Because of pressures on police and their resources, there is a lack of speed limit enforcement, even though it’s often the top concern of local communities and a major cause of preventable deaths.
Many drivers found speeding are themselves local to the area where they are caught.
Community Speed Watch (CSW) was piloted in 2002 in the village of Ash in Somerset to tackle a persistent speeding problem, which the police did not have the resources to provide sufficient levels of enforcement. The pilot proved successful not just because it filled the gap in enforcement but because through harnessing the community’s involvement, it helped change attitudes and behaviour within the community itself. A video is available from Avon & Somerset Police explaining how CSW schemes work.
Following its successes, CSW schemes now operate in police forces across the country increasingly in urban as well as rural areas. CSW does not operate on roads with a speed limit above 40 mph, however, due to safety risks from vehicles travelling much faster.

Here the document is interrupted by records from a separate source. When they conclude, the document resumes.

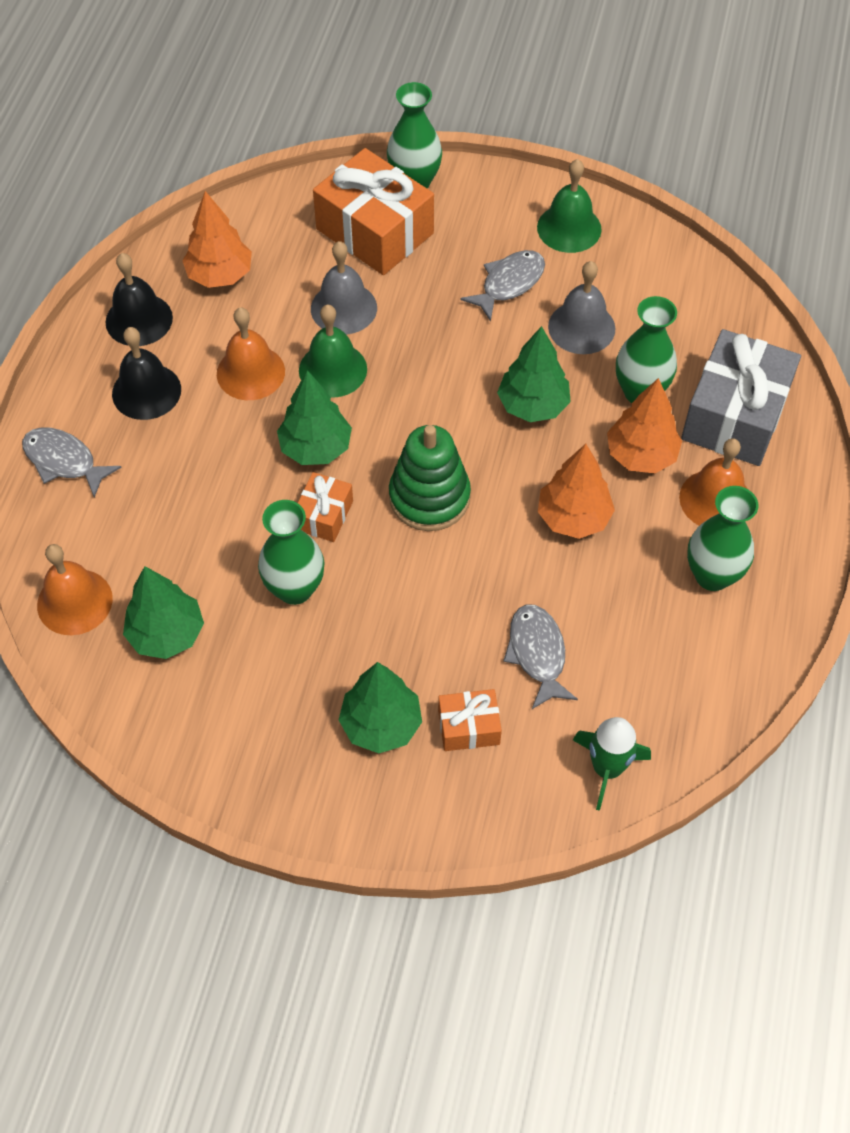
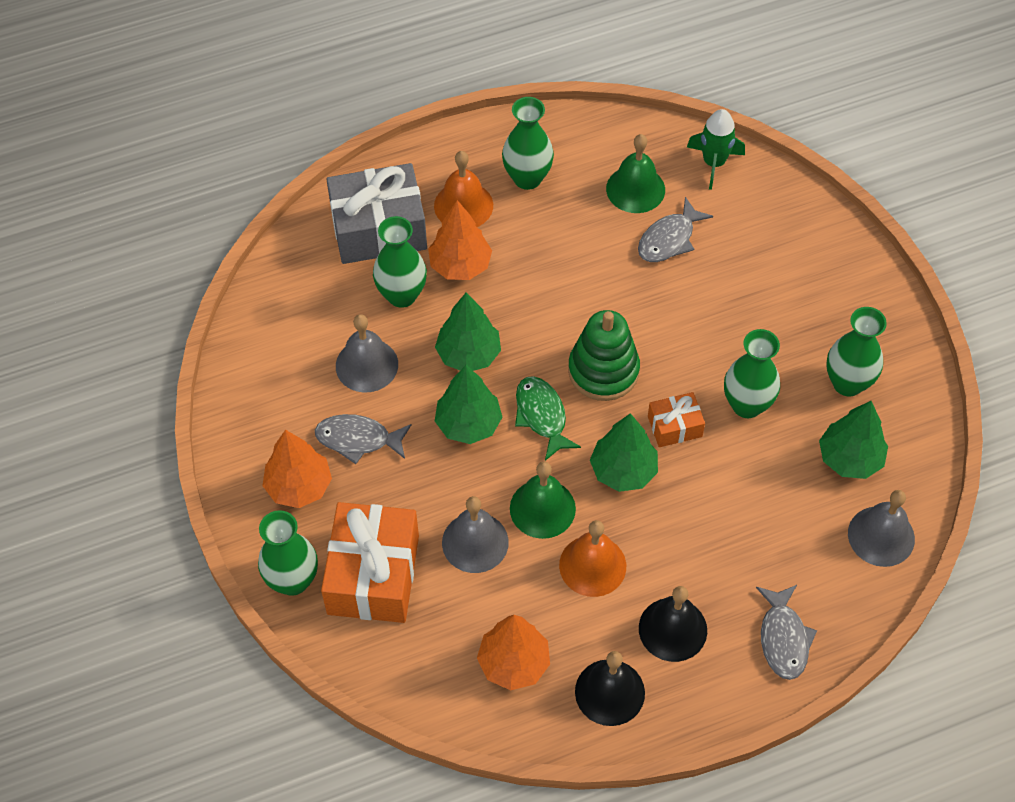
camera: 125 degrees left, 0 degrees up
orange bell [37,544,113,635] -> grey bell [848,490,915,567]
green tree [339,662,422,753] -> green tree moved to [435,365,502,444]
orange gift [438,689,502,751] -> none
green bell [537,159,602,253] -> green bell moved to [606,134,665,213]
orange tree [538,444,615,539] -> orange tree moved to [263,430,332,508]
none -> green fish [515,376,581,461]
none -> green vase [826,307,887,396]

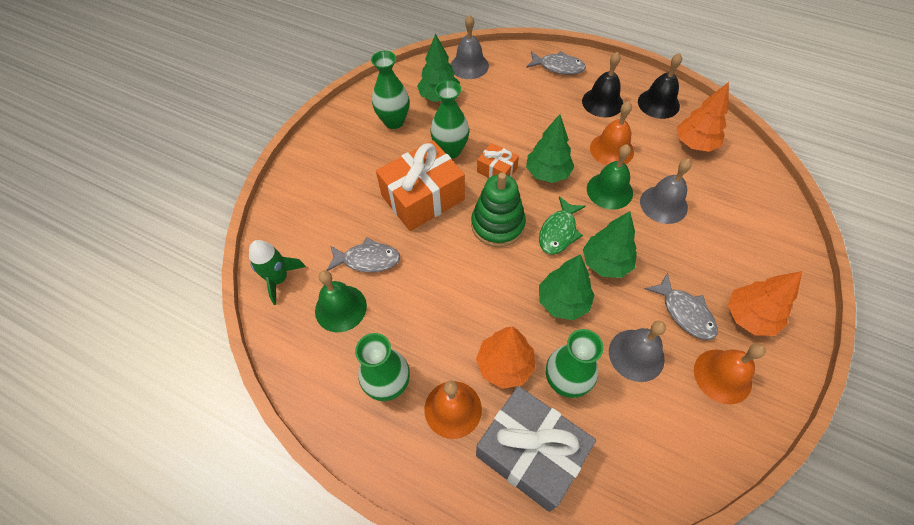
camera: 130 degrees left, 0 degrees up
green vase [258,510,318,596] -> none
orange gift [321,502,419,623] -> orange gift moved to [376,140,465,231]
grey fish [756,585,817,680] -> grey fish turned 60 degrees clockwise [526,51,586,75]
none -> orange bell [694,344,766,404]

Although run as a partnership between local authorities, communities and the emergency services, CSW schemes are led by the police. They involve trained volunteers monitoring the speeds of vehicles at least weekly and passing the registration numbers of vehicles breaking the speed limit to the police. First and second time offenders will receive a warning letter, while repeat offenders may receive a police visit or face targeted enforcement action.
Public perceptions about the acceptability of different conduct changes over time. For example, a few decades ago many people didn’t think twice about drink-driving but only a small minority still do that now. Some drivers will obey speed limits meticulously, a few drivers will tend to flout them. Many drivers are in between these two extremes and will be influenced by the speeds of other drivers and the views of people in their local community.